Equations in eigenvalue problems must all take the generalized form:

.. math::
    \lambda M \cdot X + L \cdot X = 0,

where :math:`\lambda` is the eigenvalue, :math:`X` is the state-vector of problem variables, and :math:`M` and :math:`L` are linear operators. The standard *right eigenmodes* :math:`(\lambda_i, X_i)` are solved using the sparse-matrix representations of :math:`M` and :math:`L`, and satisfy:

.. math::
    \lambda_i M \cdot X_i + L \cdot X_i = 0.

The *left eigenmodes* :math:`(\lambda_i, Y_i)` are solved (if requested) using the sparse-matrix representations of :math:`M` and :math:`L`, and satisfy:

.. math::
    \lambda_i Y_i^* \cdot M + Y_i^* \cdot L = 0.

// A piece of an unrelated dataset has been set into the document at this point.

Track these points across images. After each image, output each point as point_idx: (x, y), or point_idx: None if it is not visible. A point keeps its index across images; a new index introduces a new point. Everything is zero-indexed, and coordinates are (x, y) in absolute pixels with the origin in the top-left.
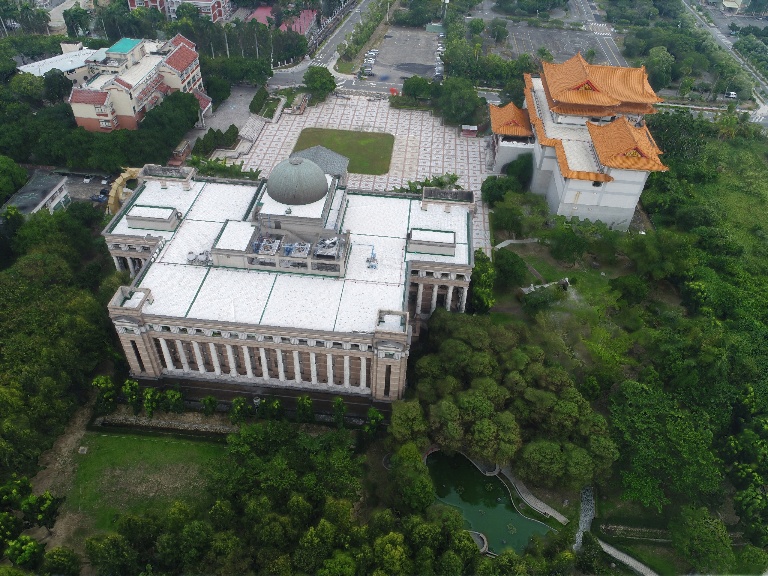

The left and right eigenmodes satisfy the generalized :math:`M`-orthogonality condition:

.. math::
    Y_i^* \cdot M \cdot X_j = 0 \quad \mathrm{if} \quad \lambda_i \neq \lambda_j.

For convenience, we also provide *modified left eigenmodes* :math:`Z_i = M^* \cdot Y_i`.
When the eigenvalues are nondegenerate, the left and modified left eigenvectors are rescaled by :math:`(X_i^* \cdot M^* \cdot Y_i)^{-1}` so that

.. math::
    Z_i^* \cdot X_j = \delta_{ij}.

Nonlinear Boundary-Value Problems (NLBVPs)
--------------------------------------

Equations in nonlinear boundary-value problems must all take the form:

.. math::
    G(X) = H(X),

where :math:`X` is the state-vector of problem variables and :math:`G` and :math:`H` are generic operators.
All equations are immediately reformulated into the root-finding problem

.. math::
    F(X) = G(X) - H(X) = 0.

NLBVPs are solved iteratively via Newton's method.
The problem is reduced to a LBVP for an update :math:`\delta X` to the state using the symbolically-computed Frechet differential as:

.. math::
    F(X_n + \delta X) \approx 0 \quad \implies \quad \partial F(X_n) \cdot \delta X = - F(X_n)

Each iteration entails reforming the LHS matrix, explicitly evaluating the RHS, solving the LHS to find :math:`\delta X`, and updating the new solution as :math:`X_{n+1} = X_n + \delta X`.
The iterations proceed until convergence criteria are satisfied.